Could you repeat the records below exactly, leaving out any pictures?

(Supplied entries)

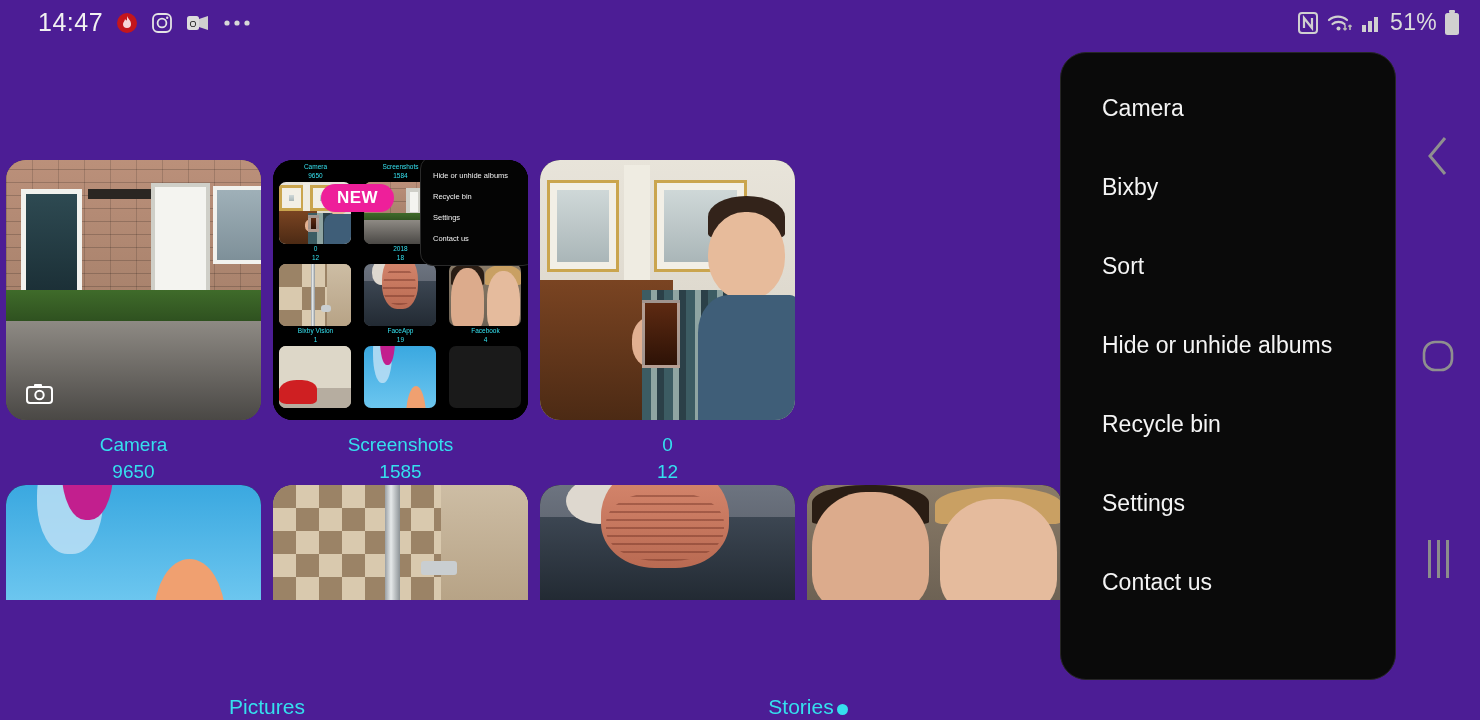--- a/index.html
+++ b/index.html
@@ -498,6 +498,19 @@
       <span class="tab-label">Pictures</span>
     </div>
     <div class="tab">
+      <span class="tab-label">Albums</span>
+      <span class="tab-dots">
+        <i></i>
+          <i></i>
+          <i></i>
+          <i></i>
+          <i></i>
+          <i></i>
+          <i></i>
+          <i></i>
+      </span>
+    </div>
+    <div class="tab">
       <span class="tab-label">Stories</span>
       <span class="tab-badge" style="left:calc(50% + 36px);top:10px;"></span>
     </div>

(End Supplied entries)

Worked solution:
--- a/index.html
+++ b/index.html
@@ -498,6 +498,19 @@
       <span class="tab-label">Pictures</span>
     </div>
     <div class="tab">
+      <span class="tab-label">Albums</span>
+      <span class="tab-dots">
+        <i></i>
+          <i></i>
+          <i></i>
+          <i></i>
+          <i></i>
+          <i></i>
+          <i></i>
+          <i></i>
+      </span>
+    </div>
+    <div class="tab">
       <span class="tab-label">Stories</span>
       <span class="tab-badge" style="left:calc(50% + 36px);top:10px;"></span>
     </div>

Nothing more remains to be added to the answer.